Rhiannon and I have been remiss. Despite all the hullabaloo, we have yet to post anything about the political events happening south of the border. Happily, Paul Stoller from West Chester University has done just that in a recent news article entitled: the Anthropology of TRUMP

In this article, Stoller uses what he calls a 'cultural vantage' to understand Trump's (aka. Drumpf) popularity which he speaks of as: "the embodiment of celebrity culture — a world filled with glitz, fantasy and illusion".

Stoller goes on to describe Trump's show time recipe:
Step 1: Trump comes on stage
Step 2: Trump recites his poll numbers
Step 3: Insults his opponents
Step 4: Invites famous supporters to the stage to 'sing his praises'
Step 5: Talks about how bad things are, how he's the man to make things better (all the while) avoiding anything factual
...
Step 6 (my own inclusion): some lewd or ludicrous joke about genitalia, sweating, vulnerable/visible minorities

Stoller goes on to argue that "[a]t no point does his talk focus upon a program for action, the complexities of policy or the intractability of social, political and economic problems at home and abroad".

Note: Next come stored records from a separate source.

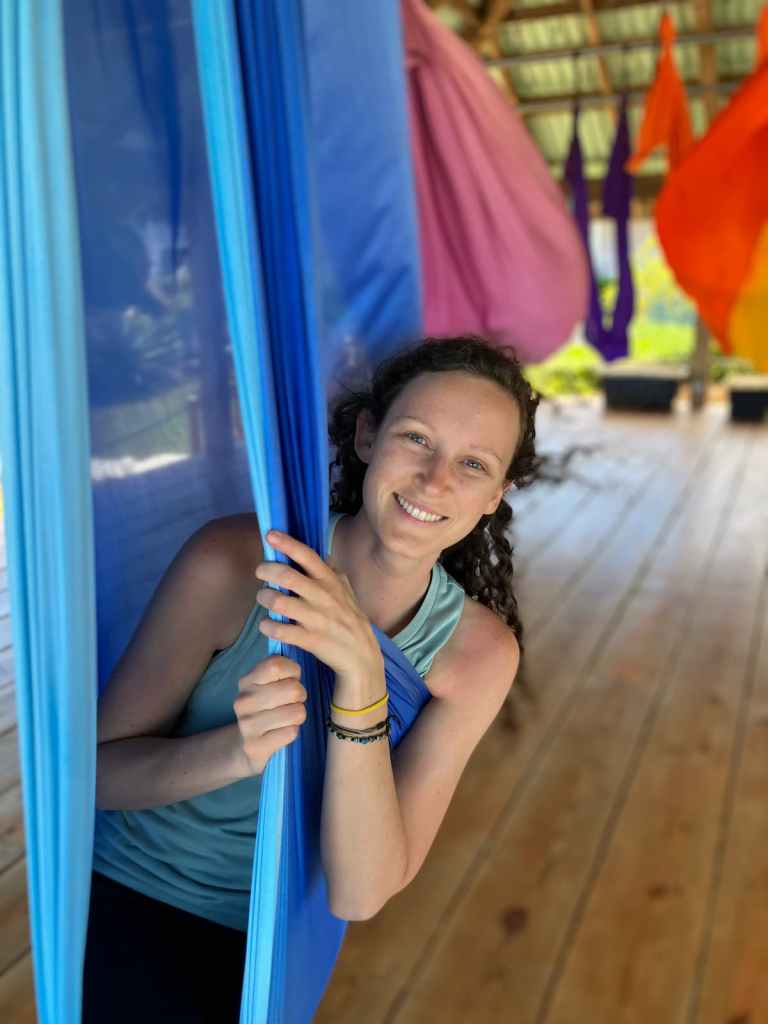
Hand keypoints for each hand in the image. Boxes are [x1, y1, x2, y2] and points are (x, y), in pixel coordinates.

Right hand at [233, 654, 307, 774]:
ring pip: (296, 712)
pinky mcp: (255, 746)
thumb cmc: (267, 708)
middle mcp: (243, 701)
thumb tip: (295, 644)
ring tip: (289, 716)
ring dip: (299, 714)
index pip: (276, 664)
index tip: (292, 678)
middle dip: (300, 695)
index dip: (293, 671)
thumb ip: (280, 668)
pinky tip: (283, 731)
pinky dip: (293, 731)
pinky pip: (291, 732)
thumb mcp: (268, 685)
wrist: (247, 746)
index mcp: (247, 681)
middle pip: (292, 689)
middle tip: (293, 701)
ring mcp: (247, 725)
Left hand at [254, 530, 383, 692]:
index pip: (308, 556)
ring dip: (265, 598)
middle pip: (287, 576)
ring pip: (280, 602)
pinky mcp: (310, 639)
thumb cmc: (349, 620)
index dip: (287, 543)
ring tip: (264, 599)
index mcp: (330, 581)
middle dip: (267, 570)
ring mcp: (317, 618)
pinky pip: (280, 630)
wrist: (361, 656)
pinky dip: (268, 626)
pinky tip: (267, 625)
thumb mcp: (346, 592)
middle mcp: (323, 596)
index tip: (270, 534)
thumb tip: (322, 556)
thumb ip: (333, 573)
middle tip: (260, 572)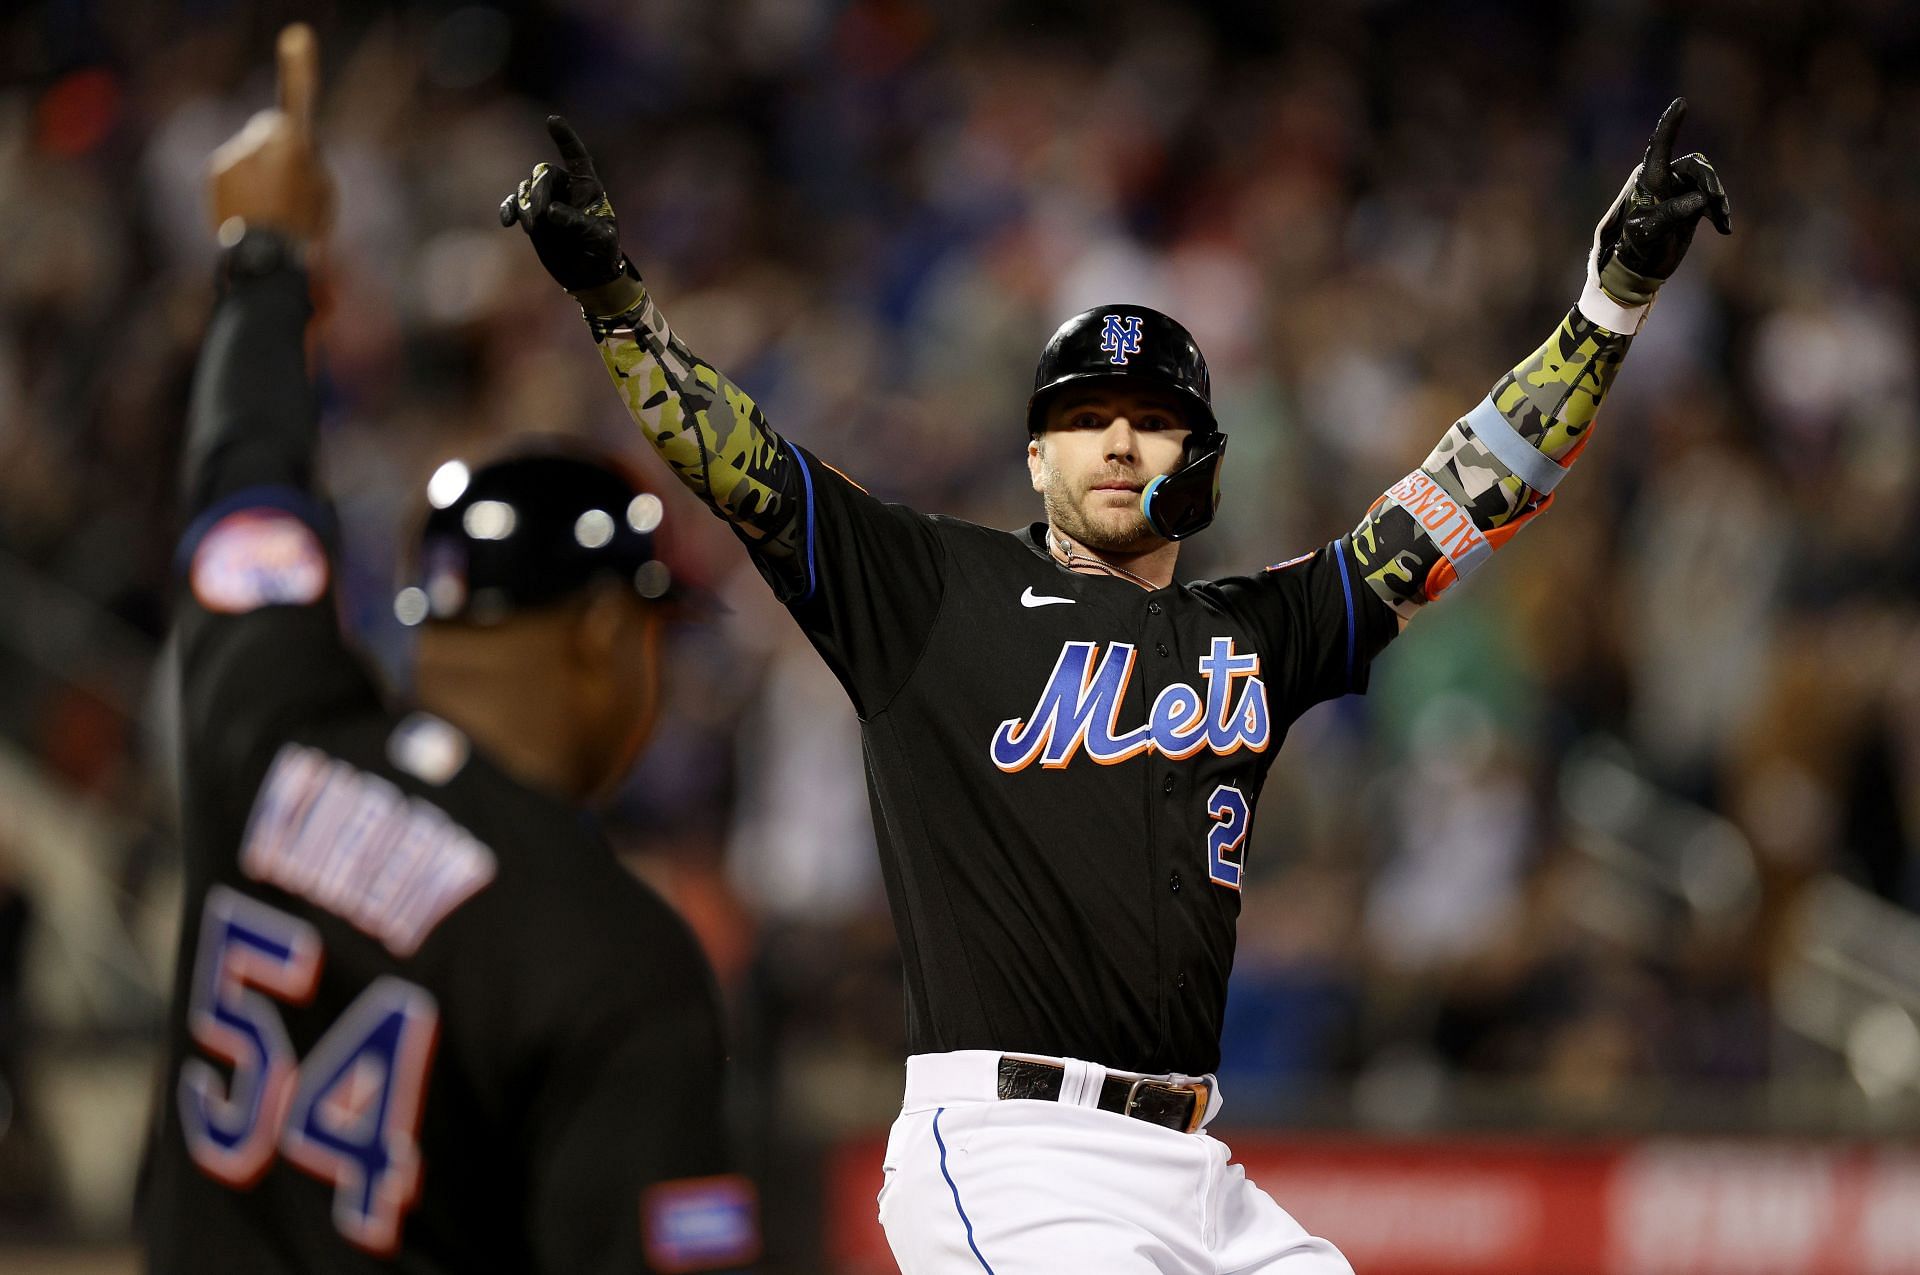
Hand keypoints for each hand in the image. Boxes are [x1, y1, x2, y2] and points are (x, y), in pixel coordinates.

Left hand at [207, 24, 333, 242]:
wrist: (263, 262)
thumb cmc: (303, 228)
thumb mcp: (324, 190)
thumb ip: (308, 158)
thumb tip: (288, 149)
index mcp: (294, 145)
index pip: (299, 98)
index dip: (299, 68)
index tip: (297, 35)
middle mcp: (259, 141)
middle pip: (271, 130)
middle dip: (278, 147)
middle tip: (292, 185)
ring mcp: (233, 153)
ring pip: (251, 151)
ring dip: (260, 171)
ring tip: (271, 208)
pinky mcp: (215, 168)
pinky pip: (234, 168)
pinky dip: (241, 185)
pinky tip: (252, 211)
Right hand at [499, 117, 626, 293]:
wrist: (589, 274)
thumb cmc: (602, 253)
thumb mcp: (599, 239)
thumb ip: (577, 223)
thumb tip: (550, 212)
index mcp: (588, 187)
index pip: (576, 156)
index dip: (565, 138)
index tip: (552, 120)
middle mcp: (565, 188)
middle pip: (543, 174)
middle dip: (538, 193)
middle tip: (538, 220)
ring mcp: (547, 200)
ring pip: (526, 188)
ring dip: (525, 206)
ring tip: (533, 229)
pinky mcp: (532, 215)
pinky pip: (514, 203)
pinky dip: (509, 210)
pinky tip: (507, 223)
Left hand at [1595, 98, 1732, 302]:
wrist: (1641, 269)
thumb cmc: (1636, 249)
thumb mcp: (1647, 233)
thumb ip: (1670, 214)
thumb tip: (1699, 200)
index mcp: (1648, 181)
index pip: (1660, 147)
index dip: (1670, 124)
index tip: (1681, 103)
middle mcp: (1665, 181)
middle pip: (1696, 166)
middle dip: (1710, 181)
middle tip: (1716, 201)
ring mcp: (1679, 192)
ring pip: (1707, 181)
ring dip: (1718, 199)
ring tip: (1721, 219)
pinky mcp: (1692, 205)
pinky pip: (1712, 199)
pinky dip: (1720, 211)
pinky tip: (1724, 228)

As an anthropologist whose work in the Netherlands discussed the everyday experiences of rising Islamophobia, Stoller's point that "[i]n the real world Mr. Trump’s willful ignorance, his undignified behavior and his Islamophobia is both senseless and dangerous" particularly hits home. He goes on to conclude that "[d]espite substantial evidence to the contrary Mr. Trump’s supporters believe his mantra: things are horrible and we need a strong leader — Donald Trump — to fix a broken system", seemingly regardless of the truth or one's ability to manage the complexities of one of the largest nations in the world.

The tools of Anthropology prove to be a useful tool in this scenario to peel back the laughable drama and pomp that surrounds this political circus and help call attention to the real outcomes of Trump's campaign. This article also demonstrates the applicability of Anthropology in various realms.